Why is it with every good thing, there’s a downfall? I quit smoking. Yay. However the pills I take to help me quit give me a headache, so I have a headache ALL DAY LONG. I am going on my 4th day of a headache. And I haven’t had any cravings, accept the first day, so I feel “cured”…but I don’t know if I stop taking the medicine if the cravings will come back. I was told by someone at lunch today that I need to take it for at least 3 months.  Let's see...paying $65 a month for a medicine that makes me want to cut my head off.  Good plan. 

I started my next months book club book. It’s called A Stranger Like You by Elizabeth Brundage. I’m not sure how I’m going to feel about it. The first couple pages were just okay…but I should probably give it a little more than a few days I guess. At least I finished my first book club book…which is a feat all in itself!

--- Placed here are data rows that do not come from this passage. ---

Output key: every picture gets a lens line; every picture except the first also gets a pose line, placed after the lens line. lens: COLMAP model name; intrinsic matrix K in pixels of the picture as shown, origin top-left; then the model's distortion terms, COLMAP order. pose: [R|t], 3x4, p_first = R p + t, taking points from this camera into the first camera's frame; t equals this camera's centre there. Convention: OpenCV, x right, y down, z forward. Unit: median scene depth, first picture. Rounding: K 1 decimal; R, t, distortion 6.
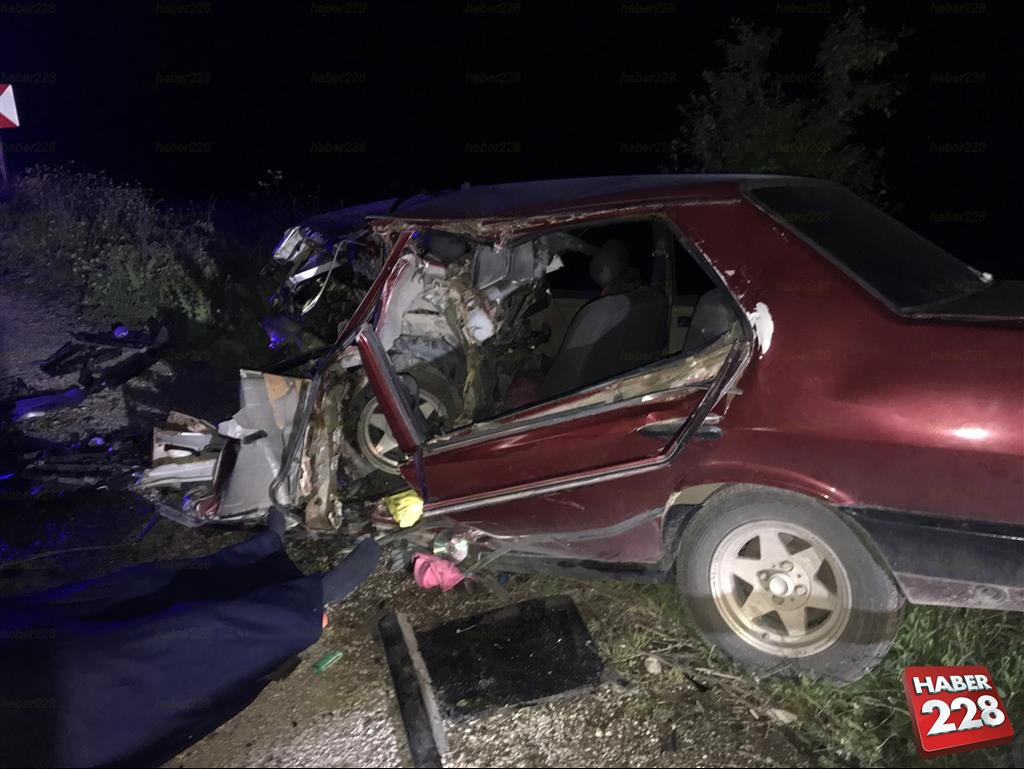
lens RADIAL K [[830.8, 0, 514.0], [0, 830.8, 378.3], [0, 0, 1]] dist [0.060810, -0.090933]
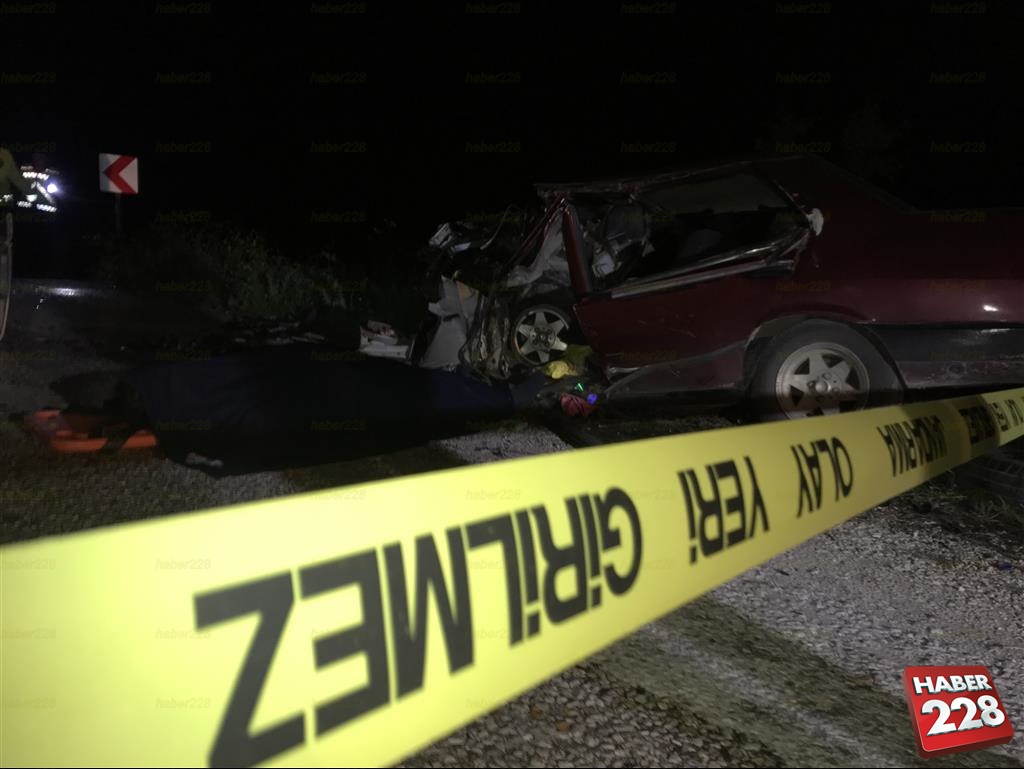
lens RADIAL K [[832.3, 0, 508.2], [0, 832.3, 368.9], [0, 0, 1]] dist [0.054161, -0.081593]
pose [[0.996539, 0.082079, -0.013186, -0.189100], [-0.083120, 0.981160, -0.174403, 0.409450], [-0.001377, 0.174896, 0.984586, -0.412043]]
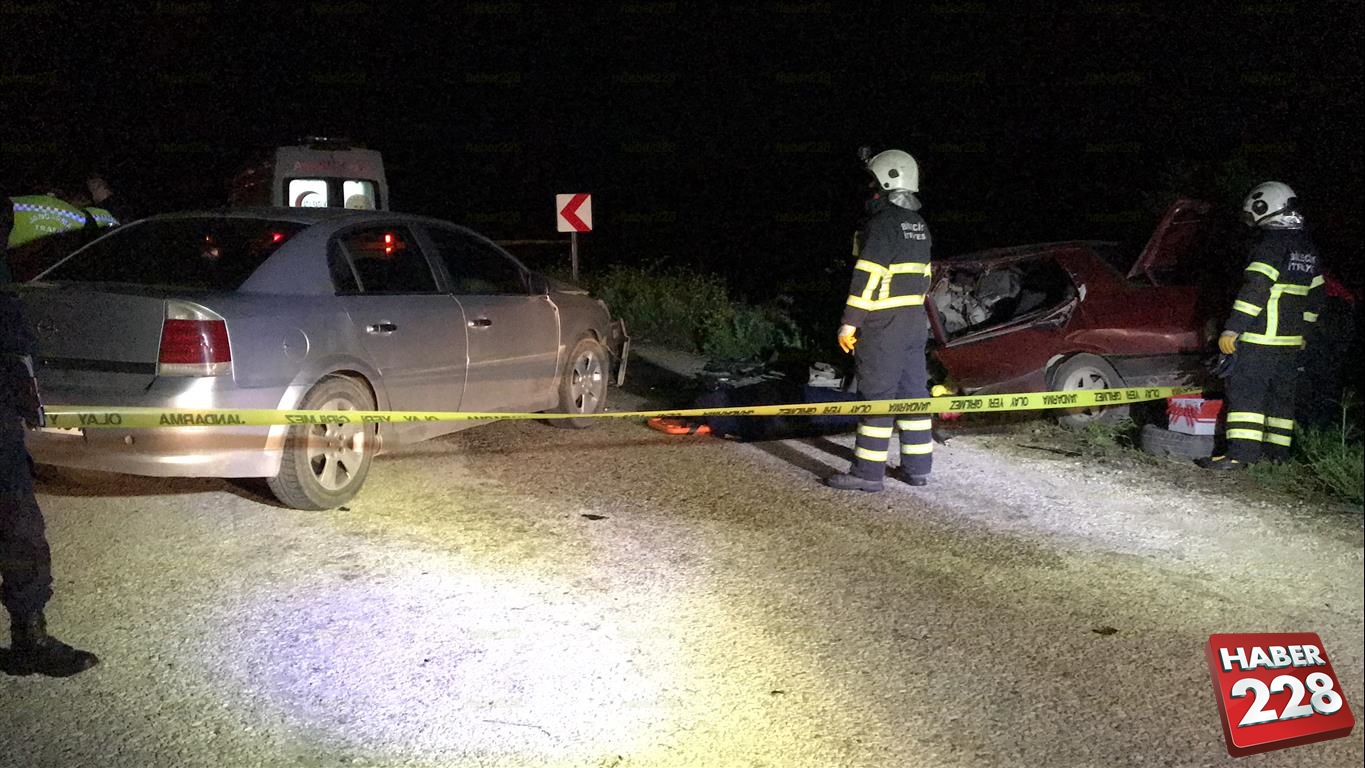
lens RADIAL K [[1306.4, 0, 679.2], [0, 1306.4, 376.2], [0, 0, 1]] dist [0.146876, -0.430418]
pose [[0.950487, 0.041150, -0.308029, 0.279704], [-0.098724, 0.979831, -0.173736, 0.768823], [0.294667, 0.195543, 0.935379, -2.362105]]
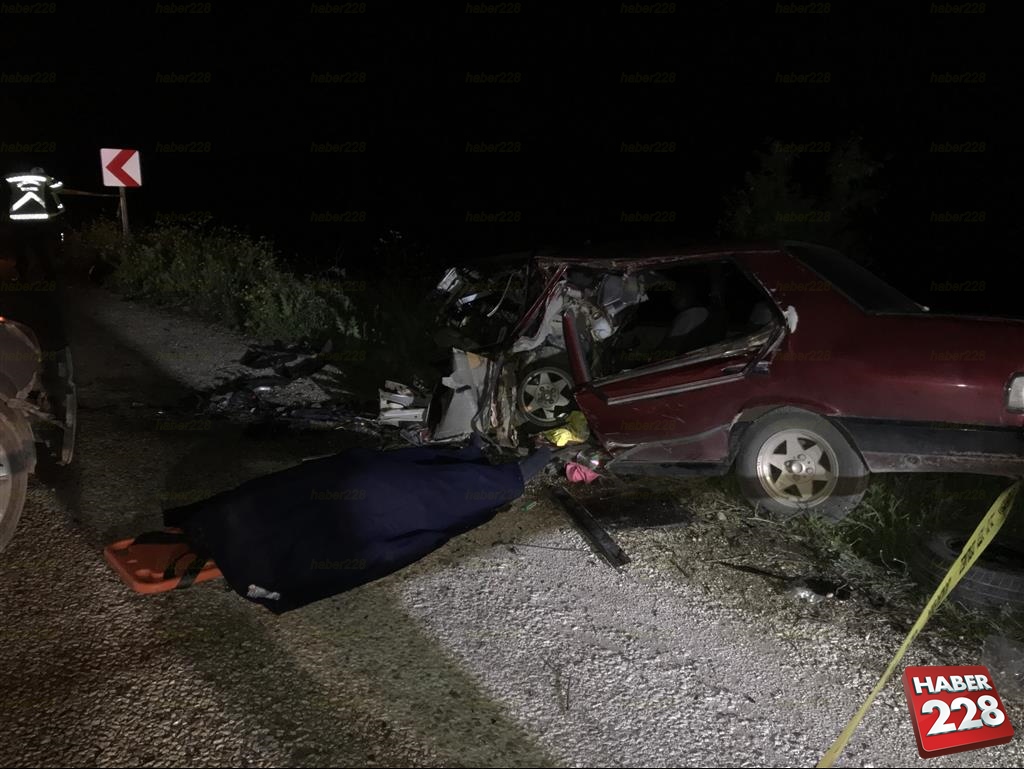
lens RADIAL K [[830.8, 0, 514.0], [0, 830.8, 378.3], [0, 0, 1]] dist [0.060810, -0.090933]
pose [[0.998722, 0.050048, -0.006994, -0.207886], [-0.050474, 0.994692, -0.089668, 0.190293], [0.002470, 0.089907, 0.995947, -0.580617]]
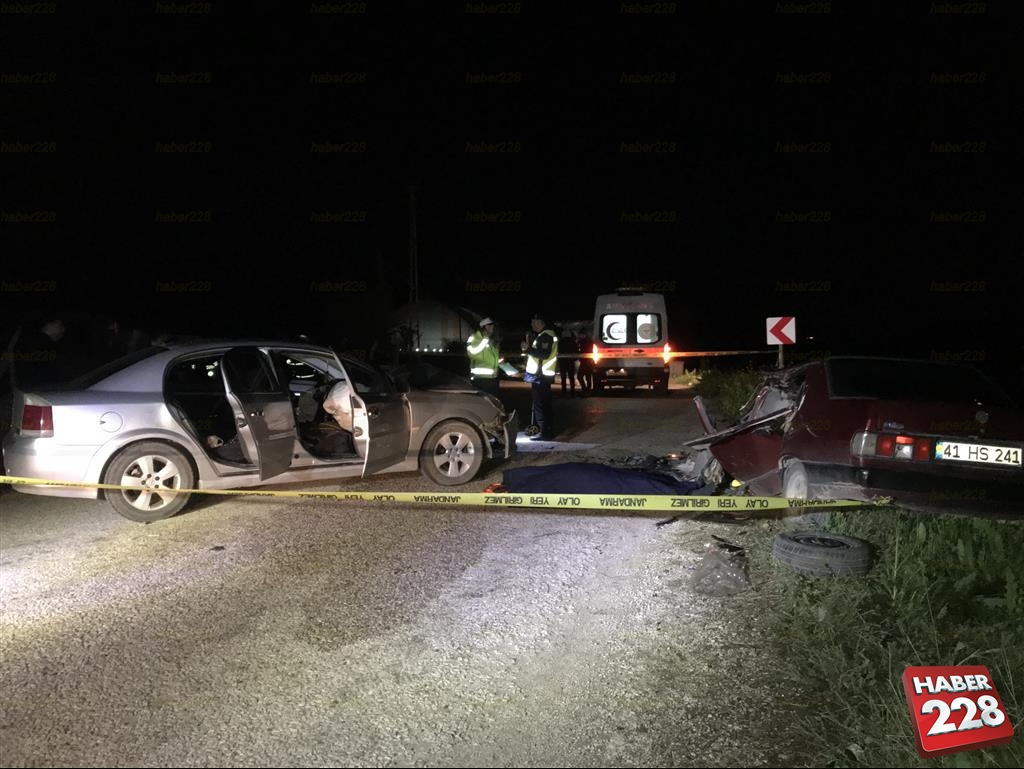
lens RADIAL K [[832.3, 0, 508.2], [0, 832.3, 368.9], [0, 0, 1]] dist [0.054161, -0.081593]
pose [[0.574364, 0.020271, -0.818349, 1.525322], [-0.233475, 0.962227, -0.140031, 0.343819], [0.784599, 0.271492, 0.557402, -1.049926]]
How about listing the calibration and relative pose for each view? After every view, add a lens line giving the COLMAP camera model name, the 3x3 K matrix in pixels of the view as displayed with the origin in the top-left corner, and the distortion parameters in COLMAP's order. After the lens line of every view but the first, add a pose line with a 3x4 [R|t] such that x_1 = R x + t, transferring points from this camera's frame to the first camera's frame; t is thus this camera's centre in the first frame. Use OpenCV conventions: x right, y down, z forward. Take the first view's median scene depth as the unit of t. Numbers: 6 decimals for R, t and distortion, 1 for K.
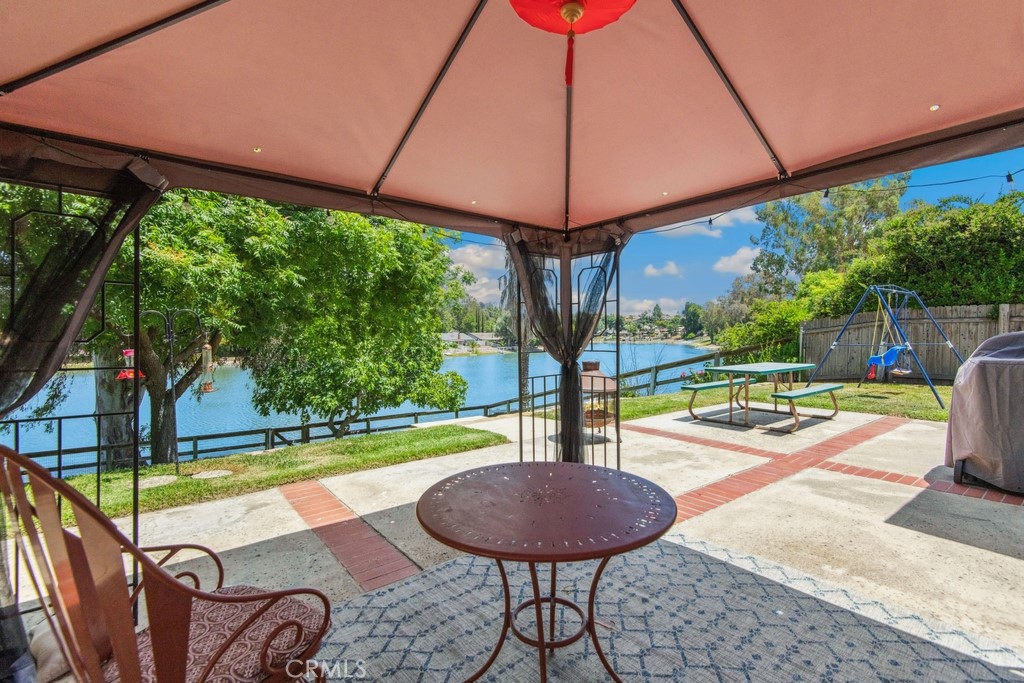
lens RADIAL K [[466.6, 0, 514.9], [0, 466.6, 346.7], [0, 0, 1]] dist [0.016698, -0.001011]
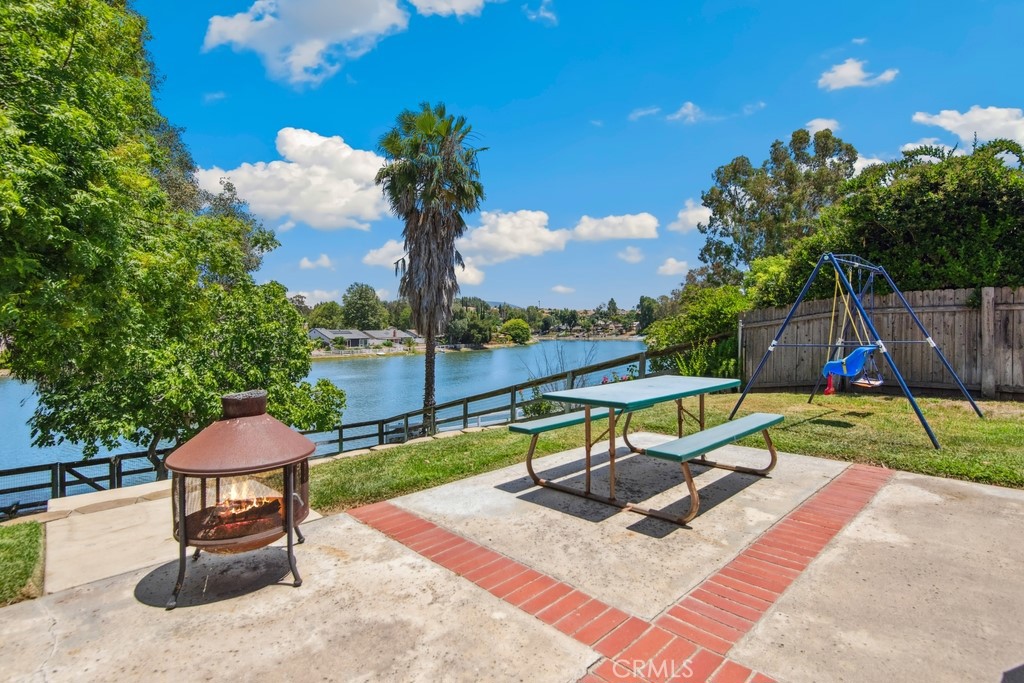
lens RADIAL K [[499.7, 0, 509.1], [0, 499.7, 342.0], [0, 0, 1]] dist [0.030744, -0.015500]
pose [[0.995541, -0.010465, 0.093744, 0.136063], [0.010861, 0.999934, -0.003722, -0.005742], [-0.093699, 0.004723, 0.995589, 0.185310]]
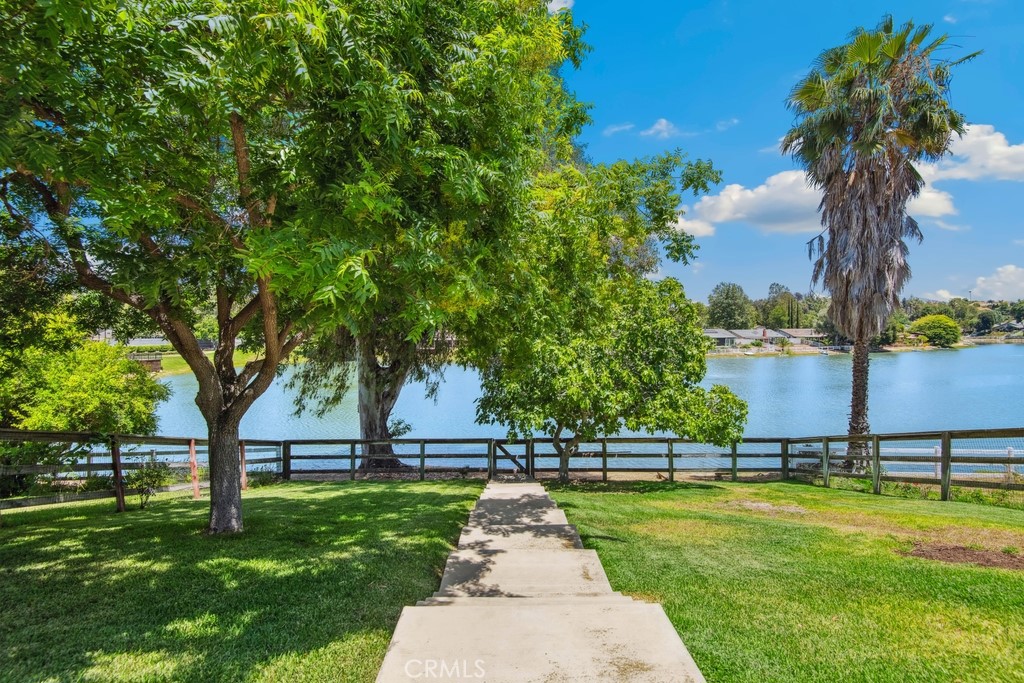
lens RADIAL K [[466.6, 0, 514.9], [0, 466.6, 346.7], [0, 0, 1]] dist [0.016698, -0.001011]
pose [[0.817950, 0.013854, -0.575123, 0.013466], [-0.010424, 0.999903, 0.009262, -0.007736], [0.575195, -0.001581, 0.818015, 0.398873]]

So about two months ago, I decided to break a behavior that I've had my whole life.  I have been a habitual nail biter since the beginning of time. If there was any white on the nail it didn't really stand much of a chance at existance.  It's a nervous habit...and yes I realize how disgusting it it.  And for two months I have done so well.  But...I am not sure how much longer I can go without smoking, biting my nails, and trying not to pack on 50 pounds from quitting smoking. 

Sunday, September 5, 2010

Fall is finally upon us.  Although I guess technically Fall hasn't fallen yet.  I am loving the weather, I just wish we had some rain. The trees are going to skip the pretty fall leaf step and go straight to the falling off tree stage.  That's one of the best parts of fall is the colors on the trees.  It's bitter sweet, the ending of summer.  While fall is great, it means that the warm weather will be going away and the cold will be here before we know it.  Such is life I suppose. 

And for once in my life…I’m completely at peace. Maybe “peace” isn’t the exact word, but I can’t really find any other that’s a better fit. I am finally at the point in my life where I want to be. I have an amazing boyfriend that would do anything for me. I have FINALLY found the man that I want to spend the rest of my life with. For better…and for worse.


I also have acquired a darling daughter-ish. While she’s not my own child, I raise her just like she was. She has made me question my ability to raise a child…which is one of two dreams I’ve had my whole life. It’s so much harder than babysitting.  It's an every day challenge, and she tests me every single step of the way.  Despite that, I really want me own...in addition to her.  That whole biological clock ticking thing isn't just a myth.  It's true.  I just want to experience it for myself. While having Madison is wonderful, and I love her like she's my own daughter I think, in fact I know it would be different if she was my own.  It's hard with Madison because I have no real say.  Casey is great about listening and taking my opinions into consideration, but in the grand scheme of things, I can't really control much of anything.  I'm not her real mom.  It's a frustrating battle. 

Reese is still great...although she has a new favorite parent.  She has totally taken to Casey.  I'm pretty convinced she loves him more than she loves me.  :(  Then again...he is the one that always lets her lick his plate...so how can a dog that's obsessed with food not love him.